Assassinatos semelhantes chocaram o público há anos: em 2021, a corredora de longa distância queniana Agnes Tirop morreu em Itália e, em 2022, a atleta Damaris Mutua foi encontrada morta no Quénia. Em ambos os casos, os sócios foram identificados pelas autoridades como os principais suspeitos.
As vítimas de celebridades tornam-se o foco do debate público, enquanto a maioria das mulheres sofre em silêncio devido à violência doméstica.
O Gabinete de Estatísticas do Uganda informou em Novembro de 2021 que 95 por cento das mulheres e raparigas sofreram violência física e/ou sexual no ano passado.
Violência – um assunto privado?
Os relatórios de crimes policiais do Uganda documentam 272.737 casos de violência doméstica entre 2016 e 2021, incluindo 2.278 homicídios atribuídos a parceiros domésticos, escreve o Afrobarómetro num relatório de 2023.
Metade dos entrevistados disse que a violência contra mulheres e meninas era generalizada na sua comunidade. A maioria acredita que a violência doméstica é um assunto privado que precisa ser resolvido dentro da família.
O estigma na sociedade ugandesa é grande. Hassan Sekajoolo trabalha com famílias em Kampala para quebrar estereótipos aprendidos e o tabu da violência doméstica.
“As crianças aprendem a violência com os maridos e a não violência com as mães. A nossa investigação mostra que a violência nos agregados familiares que apoiamos diminuiu até 40 por cento.
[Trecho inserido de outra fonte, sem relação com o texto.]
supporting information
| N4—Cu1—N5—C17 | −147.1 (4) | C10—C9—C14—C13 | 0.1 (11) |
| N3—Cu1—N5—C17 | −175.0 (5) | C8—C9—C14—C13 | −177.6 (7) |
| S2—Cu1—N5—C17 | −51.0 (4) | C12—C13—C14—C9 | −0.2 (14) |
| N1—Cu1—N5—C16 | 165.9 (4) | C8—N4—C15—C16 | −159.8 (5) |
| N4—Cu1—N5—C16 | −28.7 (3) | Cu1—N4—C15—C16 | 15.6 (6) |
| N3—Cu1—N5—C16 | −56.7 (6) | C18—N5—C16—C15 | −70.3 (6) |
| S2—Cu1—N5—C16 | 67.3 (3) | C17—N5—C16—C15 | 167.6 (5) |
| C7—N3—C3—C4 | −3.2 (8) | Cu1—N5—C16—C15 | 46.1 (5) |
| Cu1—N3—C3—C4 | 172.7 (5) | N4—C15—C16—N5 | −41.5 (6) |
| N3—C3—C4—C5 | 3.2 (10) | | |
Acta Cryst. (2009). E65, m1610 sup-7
Vemos também que as crianças têm uma compreensão diferente da violência e se retraem”, finaliza.
Mas nas escolas as antigas normas sociais e de género são reforçadas. “Queremos que os homens discutam e tomem decisões em conjunto com as mulheres, tenham conversas com outros homens e mudem as estruturas dominadas pelos homens na sociedade para que sejam menos opressivas para as mulheres e raparigas.”
Questione papéis e normas
No seu trabalho com as famílias, os homens devem aprender a questionar as posições culturais e religiosas que discriminam as mulheres. Segundo Sekajoolo, os homens muitas vezes se sentem ameaçados e inseguros. Isso se manifesta na violência. As mulheres precisam ser capacitadas economicamente. “Mas os homens não sabem como lidar com mulheres empoderadas.”
No vizinho Quénia, milhares de mulheres e homens protestaram contra a violência contra as mulheres e apelaram ao fim dos feminicídios em Janeiro de 2024.
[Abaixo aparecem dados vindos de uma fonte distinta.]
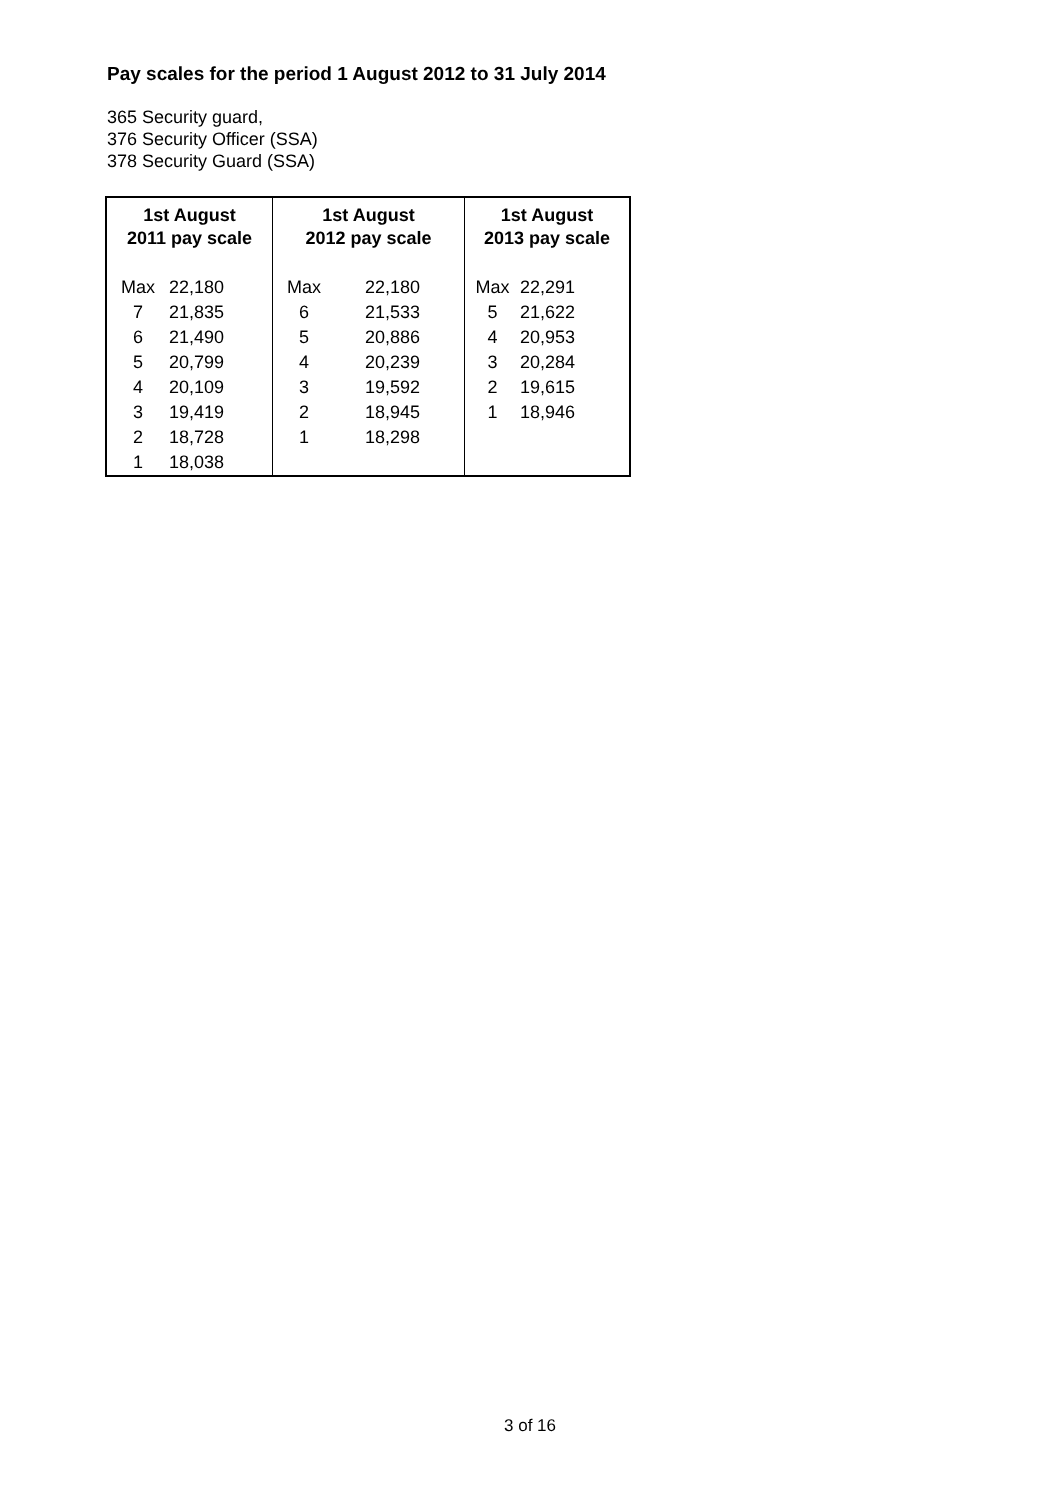Pay scales for the period 1 August 2012 to 31 July 2014
365 Security guard,
376 Security Officer (SSA)
378 Security Guard (SSA)
| 1st August 2011 pay scale | | 1st August 2012 pay scale | | 1st August 2013 pay scale | |
| --- | --- | --- | --- | --- | --- |
| Max | 22,180 | Max | 22,180 | Max | 22,291 |
| 7 | 21,835 | 6 | 21,533 | 5 | 21,622 |
| 6 | 21,490 | 5 | 20,886 | 4 | 20,953 |
| 5 | 20,799 | 4 | 20,239 | 3 | 20,284 |
| 4 | 20,109 | 3 | 19,592 | 2 | 19,615 |
| 3 | 19,419 | 2 | 18,945 | 1 | 18,946 |
| 2 | 18,728 | 1 | 18,298 | | |
| 1 | 18,038 | | | | |
3 of 16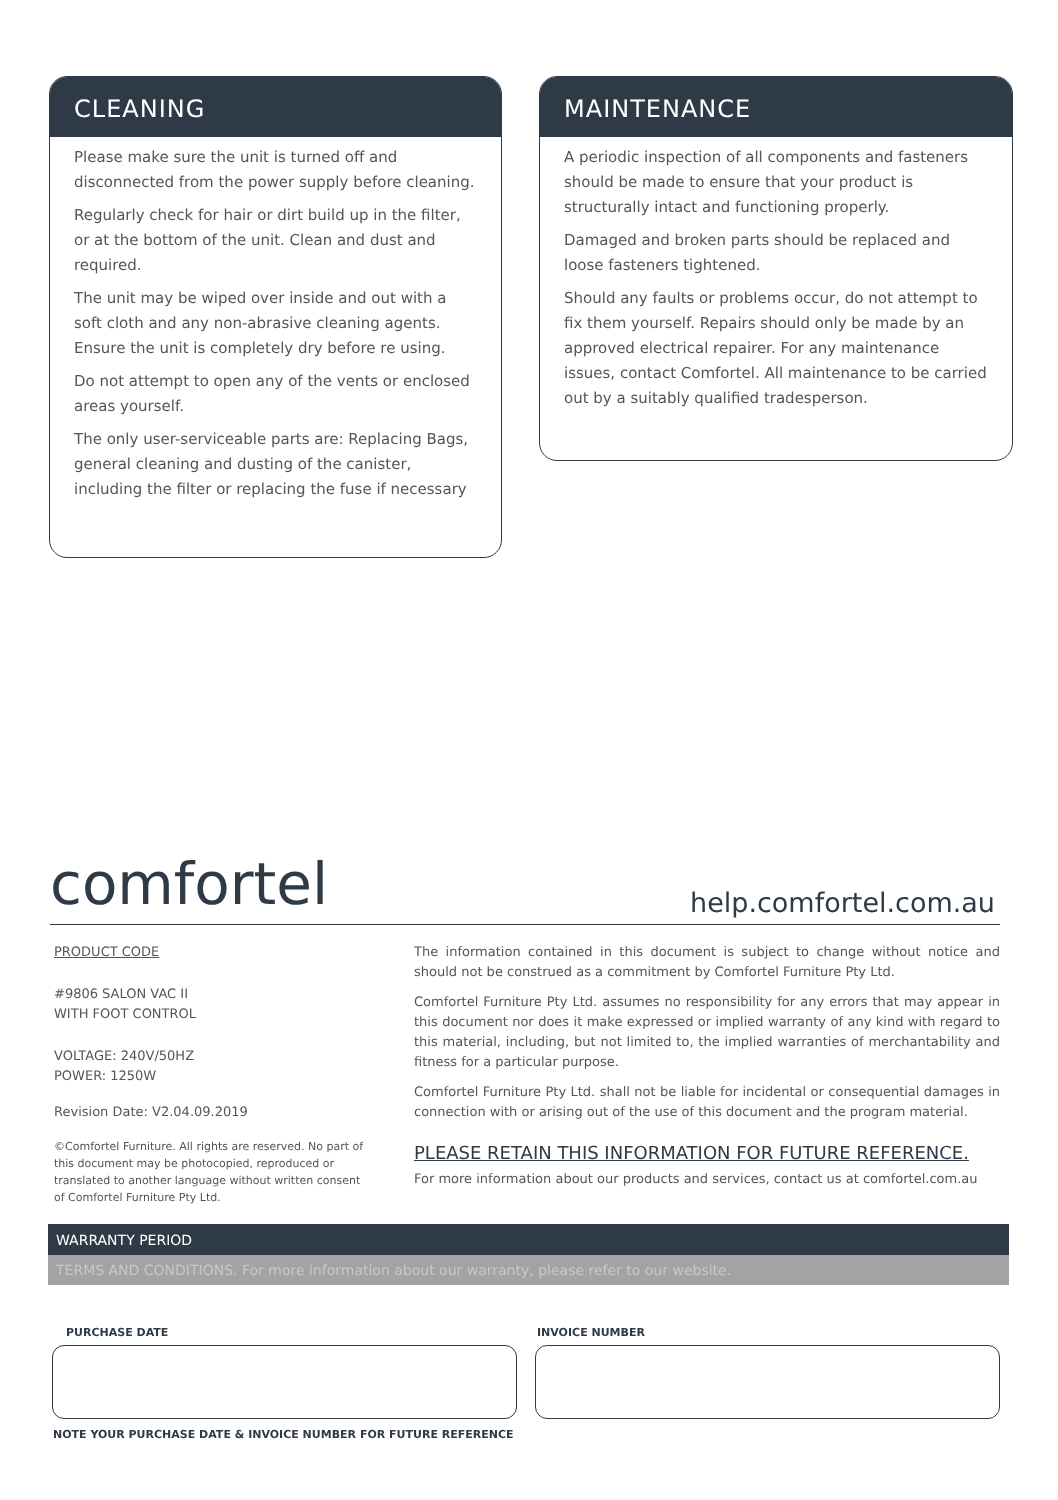CLEANING
Please make sure the unit is turned off and disconnected from the power supply before cleaning.
Regularly check for hair or dirt build up in the filter, or at the bottom of the unit. Clean and dust and required.
The unit may be wiped over inside and out with a soft cloth and any non-abrasive cleaning agents. Ensure the unit is completely dry before re using.
Do not attempt to open any of the vents or enclosed areas yourself.
The only user-serviceable parts are: Replacing Bags, general cleaning and dusting of the canister, including the filter or replacing the fuse if necessary
MAINTENANCE
A periodic inspection of all components and fasteners should be made to ensure that your product is structurally intact and functioning properly.
Damaged and broken parts should be replaced and loose fasteners tightened.
Should any faults or problems occur, do not attempt to fix them yourself. Repairs should only be made by an approved electrical repairer. For any maintenance issues, contact Comfortel. All maintenance to be carried out by a suitably qualified tradesperson.
comfortel help.comfortel.com.au
PRODUCT CODE
#9806 SALON VAC II
WITH FOOT CONTROL
VOLTAGE: 240V/50HZ
POWER: 1250W
Revision Date: V2.04.09.2019
©Comfortel Furniture. All rights are reserved. No part of this document may be photocopied, reproduced or translated to another language without written consent of Comfortel Furniture Pty Ltd.
The information contained in this document is subject to change without notice and should not be construed as a commitment by Comfortel Furniture Pty Ltd.
Comfortel Furniture Pty Ltd. assumes no responsibility for any errors that may appear in this document nor does it make expressed or implied warranty of any kind with regard to this material, including, but not limited to, the implied warranties of merchantability and fitness for a particular purpose.
Comfortel Furniture Pty Ltd. shall not be liable for incidental or consequential damages in connection with or arising out of the use of this document and the program material.
PLEASE RETAIN THIS INFORMATION FOR FUTURE REFERENCE.
For more information about our products and services, contact us at comfortel.com.au
WARRANTY PERIOD
TERMS AND CONDITIONS. For more information about our warranty, please refer to our website.
PURCHASE DATE INVOICE NUMBER
NOTE YOUR PURCHASE DATE & INVOICE NUMBER FOR FUTURE REFERENCE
Numa sociedade patriarcal, a violência doméstica é um modelo para ela, diz Zipporah Nyangara Mumbi. Ela dirige a Heaven of Dreams, uma organização de jovens e mulheres em Nakuru, no centro do Quénia, que visa aumentar a sensibilização.
O ciclo vicioso da violência é prejudicial à saúde mental. A esperança de que o parceiro pare de atacá-las muitas vezes impede as mulheres de abandonar relacionamentos abusivos.
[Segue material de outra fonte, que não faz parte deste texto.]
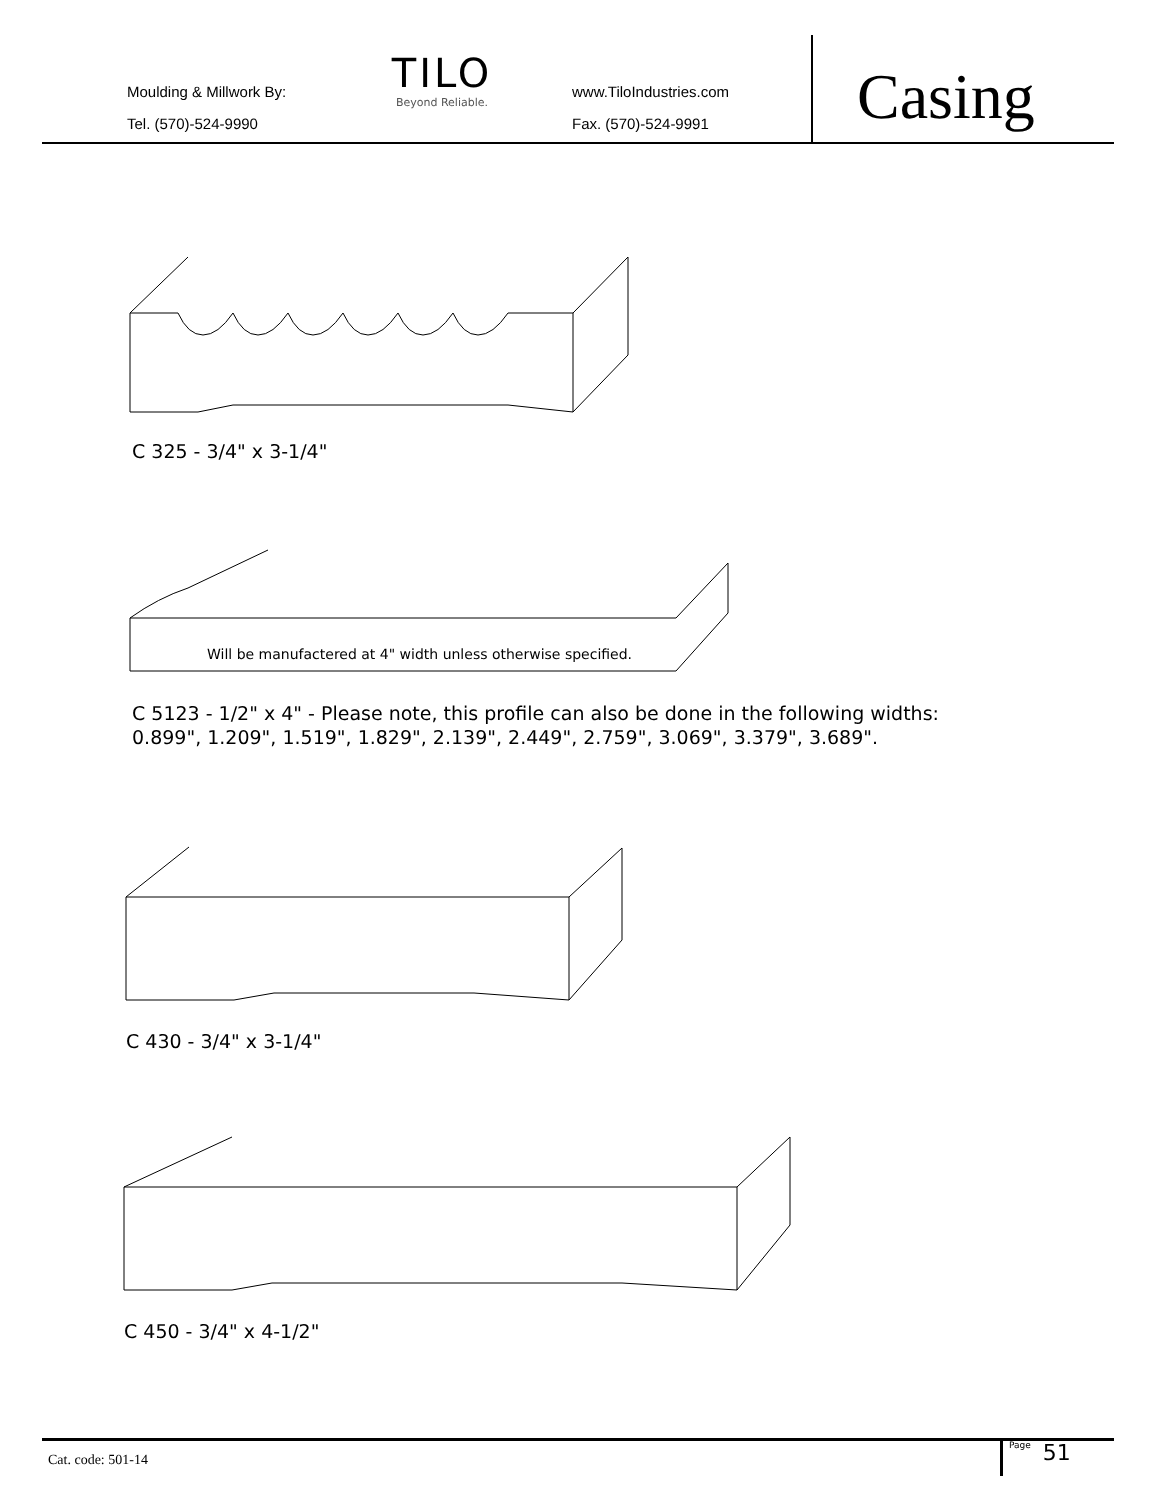Moulding & Millwork By:
Tel. (570)-524-9990
TILO
Beyond Reliable.
www.TiloIndustries.com
Fax. (570)-524-9991
Casing
C 325 - 3/4" x 3-1/4"
Will be manufactered at 4" width unless otherwise specified.
C 5123 - 1/2" x 4" - Please note, this profile can also be done in the following widths:
0.899", 1.209", 1.519", 1.829", 2.139", 2.449", 2.759", 3.069", 3.379", 3.689".
C 430 - 3/4" x 3-1/4"
C 450 - 3/4" x 4-1/2"
Cat. code: 501-14
Page 51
“As mulheres devem ser vistas, não ouvidas”
Pelo menos 500 mulheres e raparigas foram assassinadas no Quénia desde 2016, apesar dos melhores esforços do país para prevenir a violência baseada no género, de acordo com o Africa Data Hub, uma rede regional de organizações de dados que rastreia tais assassinatos através de reportagens de jornais.
De acordo com a ONU Mulheres, a violência contra as mulheres ainda é socialmente tolerada no Quénia: 42 por cento das mulheres e 36 por cento dos homens acreditam que em determinadas circunstâncias é justificado que um homem bata na sua mulher, relata a organização que promove a igualdade mundial de género e o empoderamento das mulheres.
As mulheres e jovens do Céu dos Sonhos trabalham para superar traumas e veem a educação dos homens e da sociedade como um grande desafio: “É a resistência cultural que enfrentamos, especialmente na comunidade”, diz Mumbi em entrevista à DW. “As mulheres devem ser vistas, não ouvidas. Isso torna difícil falar com os homens.”
O caso de Rebecca Cheptegei colocou mais uma vez a questão em foco – mas ainda há um longo caminho a percorrer antes que mulheres e meninas possam viver uma vida sem medo.